= Area sampling frame =

Geographic sampling

An area sampling frame is an alternative to the most traditional type of sampling frames.

A sampling frame is often defined as a list of elements of the population we want to explore through a sample survey. A slightly more general concept considers that a sampling frame is a tool that allows the identification and access to the elements of the population, even if an explicit list does not exist. Traditional sampling frames are sometimes referred to as list frames.

In many cases, suitable lists are not available. This can happen for several reasons, for example:

- Existing lists, such as population censuses, are too old and do not correspond anymore to the current reality.
- We are targeting a population whose list is not feasible, for example a wild animal species.
- The population is a continuous feature in a given geographic area and the definition of its elements is not straightforward. This often happens for sample surveys designed to produce environmental statistics.

Area sampling frames are generally defined by two elements:

- The boundaries of a target region in a given cartographic projection.
- The type of geographic units to be sampled. We can mention three main types of units:
  - Points. In principle, points are dimensionless, but, for practical reasons, we can attribute them a certain size, such as 1 m × 1 m. The suitable size is linked to the accuracy of the tool used for the location of the point. Possible tools are GPS devices, orthophotos or satellite images. Point sampling can be based on a two-stage scheme, sampling clusters in the first stage and sampling points in the second stage. Another option is a two-phase scheme of unclustered points: a large first-phase sample is selected. A stratification is conducted only for the first-phase sample and a stratified sample is chosen in the second phase.
  - Transects. A transect is a piece of straight line of a given length. Transect sampling is useful to estimate the total length of linear landscape elements
  - Areal units defined by polygons. In the jargon of agricultural surveys, areal units are generally called "segments", even if a segment in geometry rather corresponds to the concept of transect used in area sampling frames. Segments can be delineated by photo-interpretation or generated automatically, usually on the basis of a regular grid. The optimal size of segments depends on the spatial auto-correlation of the monitored processes and the cost function that links the price of data collection with the size of the sample unit

== Fields of application ==
The oldest field of application area sampling frames has been probably forest inventories, one of the fields with the most obvious geographic component in which the traditional list frame approach cannot be applied. For the same reason, area frames appear as a natural tool for many environmental topics, such as soil surveys and other topics that require spatial statistics tools.

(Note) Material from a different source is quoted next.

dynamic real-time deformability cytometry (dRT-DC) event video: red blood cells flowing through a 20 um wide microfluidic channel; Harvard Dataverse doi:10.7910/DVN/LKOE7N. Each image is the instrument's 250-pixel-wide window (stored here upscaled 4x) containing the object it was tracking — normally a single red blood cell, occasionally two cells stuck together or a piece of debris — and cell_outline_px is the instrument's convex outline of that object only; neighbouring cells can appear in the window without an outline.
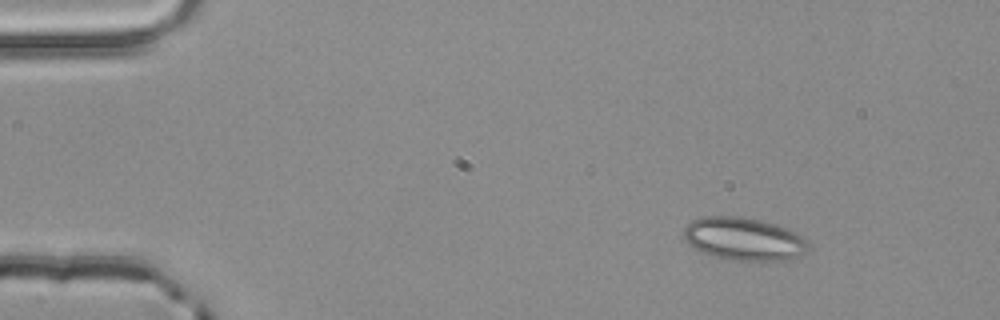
{"species": "common noctule bat (a hibernating species)", "species_latin": "Nyctalus noctula", "temperature_condition": "room temperature", "stored_images_in_passage": 4, "camera_frame_rate_fps": 3000, "um_per_image_px": 0.085, "animal": {"sex": "male", "body_mass_g": 20.4}, "frame": {"image": 1, "passage_image": 1, "time_ms": 0.0, "image_size_px": [1000, 320], "cell_outline_px": [[808, 244], [804, 252], [800, 256], [788, 260], [736, 260], [716, 256], [700, 252], [692, 248], [684, 240], [684, 228], [692, 220], [704, 216], [740, 216], [760, 220], [776, 224], [788, 228], [800, 236]], "centroid_in_image_um": [63.18, 20.3], "position_along_channel_um": 21.8, "area_um2": 30.98}}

Different area frame approaches have been widely discussed and compared for agricultural statistics. In the 1930s, the National Agricultural Statistics Service of the US Department of Agriculture introduced area sampling frames for the estimation of crop area and yield on the basis of a sample of areal units (segments). The French Teruti survey chose in the 1960s an approach based on a systematic sample of clusters of points. The Italian AGRIT survey has explored different approaches, comparing segment and point methods. The Joint Research Centre of the EC has conducted a large number of studies on area sampling frame methodology and area frame surveys for agricultural, forestry, environmental and human settlement studies.

The soaring number of applications of satellite images has boosted the interest on area sampling frames, not only because of the use of remote sensing for statistics and because the integration of satellite images has improved the quality of sampling frames and related estimators, but also because satellite images may need to be sampled. Validation of thematic maps produced by satellite image analysis has become one of the main application fields of area sampling frames.